A leaked toxicology report cited by the Daily Telegraph, says tests conducted by the forensic institute in St Gallen have found contents of Buprenorphin (a heroin substitute) in dolphins’ urine, confirming the role of toxic drug in their death.

The dolphins, called Shadow and Chelmers, were found dead in a mammal pool located just a few yards from the amusement park in Lipperswill where the controversial two-day techno party was held in November 2011.

The report suggests that conceivably a few clubbers had fed the dolphins an illegal recreational heroin-like substance that led to their death.

Earlier, the prosecutors blamed antibiotic overdose that resulted in brain damage and shattering music levels for the death. However, the latest report has raised new apprehensions.

The zookeeper of Connyland, where the rave was held despite warnings about the dangers to the wildlife, has said that the dolphins died a “drawn out and painful” death.

Nadja Gaser added: “The death went on for over an hour. It was horrendous.”

Gaser revealed that both the animals died the same way. “When we went to start the dolphin training we noticed the same thing that had happened to Shadow was happening with Chelmers,” he told the Daily Telegraph.

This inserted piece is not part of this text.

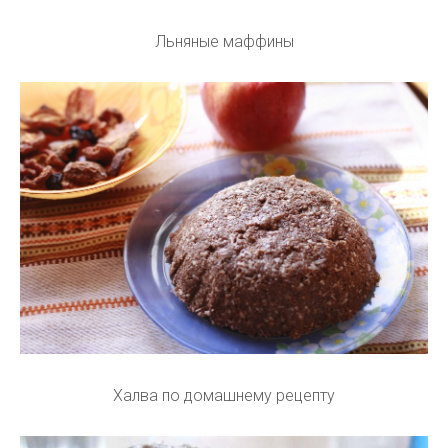
Льняные маффины
Халва по домашнему рецепту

The zookeeper described how all their attempts of saving the mammal went in vain as they died one after another within less than a week of each other. “He was drifting under the water and was clearly in trouble and so we jumped into the water.”

“We tried to hold him. He was shaking all over and was foaming at the mouth,” he said. “Eventually we got him out of the water. His tongue was hanging out. He could hardly breathe.”

“He was given adrenalin, but it didn't help….After an hour the dolphin died,” Gaser told the daily.

Previously, the prosecutors had blamed the Zoo authorities for the appalling casualty, notwithstanding the allegation against the rave-goers.

However, Dutch marine biologist and dolphin expert Corneils van Elk says that the chances of them being given the drug as antibiotic treatment by zoo vets were less.

“Opiates are extremely dangerous for underwater mammals and would never be used in any legitimate treatment,” he asserted.

“The reason is that dolphins are conscious breathers which means they actively decide when to come to the surface to breathe, for which they need to be awake,” Elk explained the reason behind their death.

“Even when sleeping, there is part of the brain that automatically controls the breathing instinct in the same way as it does for people when asleep.”

“Drugging them with opiates could well cause this part of the brain to switch off with fatal consequences,” he told the paper.

Though as many as seven dolphins have died in the same zoo in three years Connyland has continually denied any foul play.